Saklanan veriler
—————
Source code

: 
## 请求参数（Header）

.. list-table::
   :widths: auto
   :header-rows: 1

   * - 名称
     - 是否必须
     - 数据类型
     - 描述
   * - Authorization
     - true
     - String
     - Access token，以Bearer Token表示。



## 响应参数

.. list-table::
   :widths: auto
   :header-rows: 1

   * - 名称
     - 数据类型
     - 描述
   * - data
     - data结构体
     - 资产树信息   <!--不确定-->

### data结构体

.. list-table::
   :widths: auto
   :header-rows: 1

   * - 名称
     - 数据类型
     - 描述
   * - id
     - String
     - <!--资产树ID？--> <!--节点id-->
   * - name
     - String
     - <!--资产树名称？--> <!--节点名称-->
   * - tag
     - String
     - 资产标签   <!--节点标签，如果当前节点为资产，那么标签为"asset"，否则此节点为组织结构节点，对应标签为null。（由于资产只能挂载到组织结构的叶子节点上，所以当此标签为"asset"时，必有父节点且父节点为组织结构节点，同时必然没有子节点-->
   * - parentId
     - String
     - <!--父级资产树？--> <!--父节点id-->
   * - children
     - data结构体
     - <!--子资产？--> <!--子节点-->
—————
→ Alıştırmanın amacı
Verideki tüm satırları hiçbir değişiklik yapmadan, olduğu gibi çıkarır mısınız?

→ Problemin çözümü
Source code

: 
## 请求参数（Header）

.. list-table::
   :widths: auto
   :header-rows: 1

   * - 名称
     - 是否必须
     - 数据类型
     - 描述
   * - Authorization
     - true
     - String
     - Access token，以Bearer Token表示。



## 响应参数

.. list-table::
   :widths: auto
   :header-rows: 1

   * - 名称
     - 数据类型
     - 描述
   * - data
     - data结构体
     - 资产树信息   <!--不确定-->

### data结构体

.. list-table::
   :widths: auto
   :header-rows: 1

   * - 名称
     - 数据类型
     - 描述
   * - id
     - String
     - <!--资产树ID？--> <!--节点id-->
   * - name
     - String
     - <!--资产树名称？--> <!--节点名称-->
   * - tag
     - String
     - 资产标签   <!--节点标签，如果当前节点为资产，那么标签为"asset"，否则此节点为组织结构节点，对应标签为null。（由于资产只能挂载到组织结构的叶子节点上，所以当此标签为"asset"时，必有父节点且父节点为组织结构节点，同时必然没有子节点-->
   * - parentId
     - String
     - <!--父级资产树？--> <!--父节点id-->
   * - children
     - data结构体
     - <!--子资产？--> <!--子节点-->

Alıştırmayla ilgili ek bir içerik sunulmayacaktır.